In questa qualità di relazione abbiamo un esempio importante in papa Francesco che, anche in mezzo a folle che lo strattonano, trova sempre il modo di avvicinare personalmente chi vede nella sofferenza: in quel momento sembra che chi ha davanti sia un “unicum”.

Anche con Dio avviene così: come c’insegna la Parola, Dio si prende cura del suo popolo che soffre e manda un liberatore, profeta o condottiero che sia.

Gesù annuncia con la vita e con le opere il Vangelo e anch’egli “manda” i discepoli perché continuino la sua opera di annuncio. Gesù e i suoi annunciano (la Parola) e ospitano (l’azione). La loro accoglienza dei pellegrini (anche noi stessi) non si limita a dare il necessario per sopravvivere, ma anche quello che potrebbe essere giudicato superfluo, fanno intravedere l’“oltre”, il trascendente.

Il nostro convegno, che offre l’opportunità a religiosi venuti da ogni part del mondo, quindi con background sociali e culturali spesso molto diversi, ma strettamente uniti dal medesimo carisma, è occasione “unica” per un ascolto reciproco, per uno scambio di esperienze, per condividere fraternamente anche il pane, per pregare insieme.

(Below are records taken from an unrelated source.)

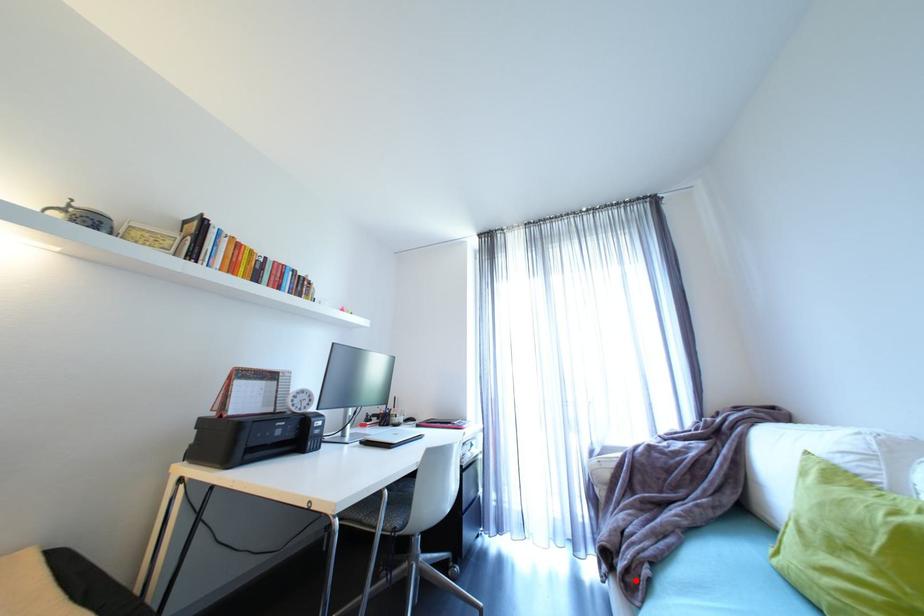
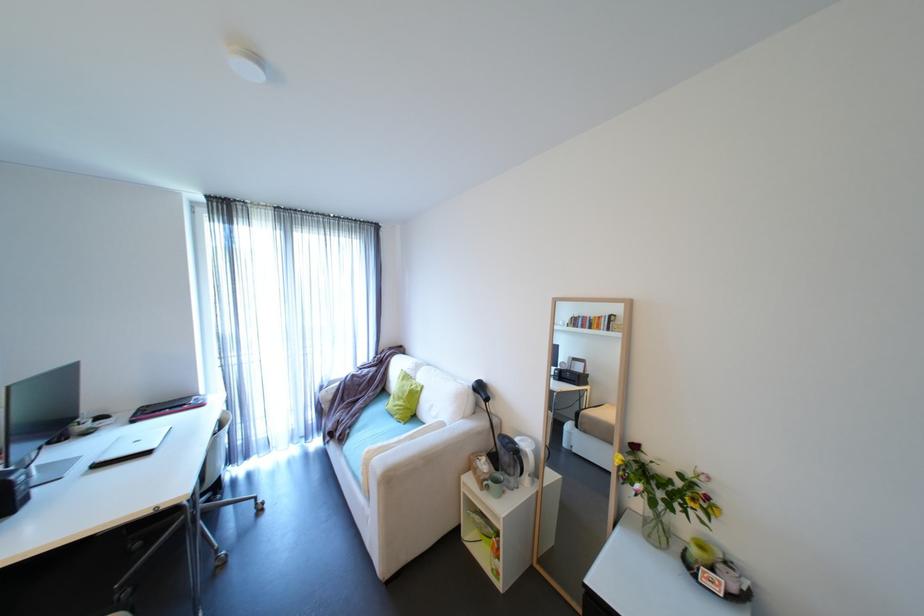
Question: A red point is marked in image1. In image2, is the corresponding 3D point closer to the camera or farther? Reply with the corresponding letter.

Choices:
 (A) The corresponding 3D point is closer.
 (B) The corresponding 3D point is farther.

Answer: (B)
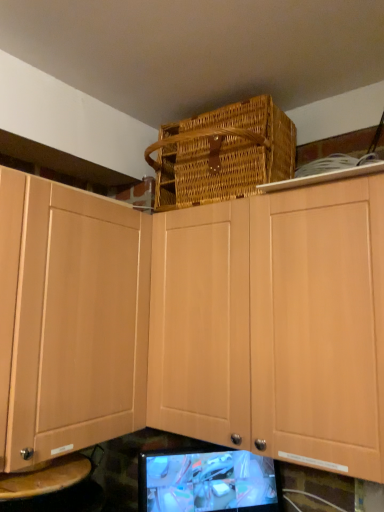
Question: Considering the relative positions of light wood cabinet at upper center and matte black monitor at lower center in the image provided, is light wood cabinet at upper center to the right of matte black monitor at lower center from the viewer's perspective?

Choices:
 (A) no
 (B) yes

Answer: (B)

Question: Are light wood cabinet at upper center and matte black monitor at lower center located far from each other?

Choices:
 (A) no
 (B) yes

Answer: (A)

Question: Is the surface of light wood cabinet at upper center in direct contact with matte black monitor at lower center?

Choices:
 (A) yes
 (B) no

Answer: (B)

Question: Does light wood cabinet at upper center have a smaller size compared to matte black monitor at lower center?

Choices:
 (A) no
 (B) yes

Answer: (A)

Question: From a real-world perspective, is light wood cabinet at upper center positioned under matte black monitor at lower center based on gravity?

Choices:
 (A) no
 (B) yes

Answer: (A)

Question: Considering the relative positions of woven brown basket at upper center and matte black monitor at lower center in the image provided, is woven brown basket at upper center to the left or to the right of matte black monitor at lower center?

Choices:
 (A) right
 (B) left

Answer: (A)

Question: Is woven brown basket at upper center spatially inside matte black monitor at lower center, or outside of it?

Choices:
 (A) inside
 (B) outside

Answer: (B)

Question: From the image's perspective, is woven brown basket at upper center above or below matte black monitor at lower center?

Choices:
 (A) above
 (B) below

Answer: (A)

Question: Relative to matte black monitor at lower center, is woven brown basket at upper center in front or behind?

Choices:
 (A) behind
 (B) front

Answer: (B)

Question: From a real-world perspective, is matte black monitor at lower center physically located above or below woven brown basket at upper center?

Choices:
 (A) above
 (B) below

Answer: (B)

Question: Is matte black monitor at lower center to the left or to the right of woven brown basket at upper center in the image?

Choices:
 (A) right
 (B) left

Answer: (B)

Question: Is matte black monitor at lower center in front of or behind woven brown basket at upper center in the image?

Choices:
 (A) behind
 (B) front

Answer: (A)

Question: Do you think matte black monitor at lower center is within woven brown basket at upper center, or outside of it?

Choices:
 (A) outside
 (B) inside

Answer: (A)

Question: Is light wood cabinet at upper center taller or shorter than matte black monitor at lower center?

Choices:
 (A) short
 (B) tall

Answer: (B)

Question: Choose the correct answer: Is light wood cabinet at upper center inside matte black monitor at lower center or outside it?

Choices:
 (A) outside
 (B) inside

Answer: (A)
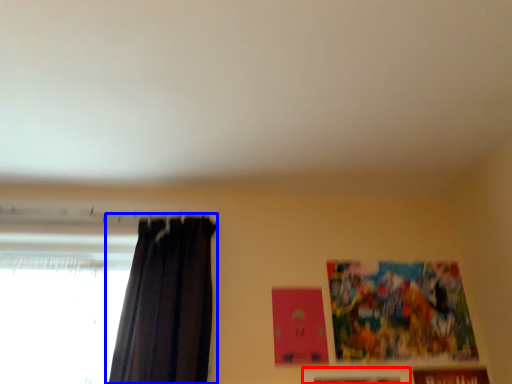
Question: Among these objects, which one is nearest to the camera, picture frame (highlighted by a red box) or curtain (highlighted by a blue box)?

Choices:
 (A) picture frame
 (B) curtain

Answer: (B)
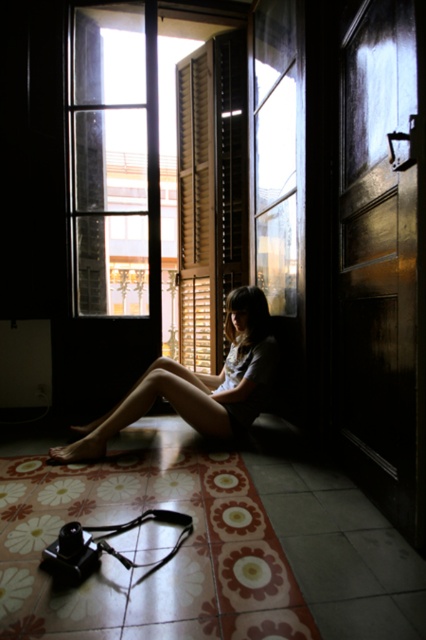
Is the position of matte skin girl at center less distant than that of wooden at center?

Per tutti, alla base, è l’esperienza targata “Camillo” della vita accanto, della vita donata ai malati; come il Fondatore, il destino camilliano è di consumarsi letteralmente in questo servizio; un santo, quello di Bucchianico, che ha riformato l’assistenza sanitaria, iniziatore “di una nuova scuola di carità”, iniziatore della difficile avventura accanto ai sofferenti; un maestro, una fonte alla quale tornare ad abbeverarsi. Un uomo cui lo Spirito ha donato un carisma che non può essere lasciato morire.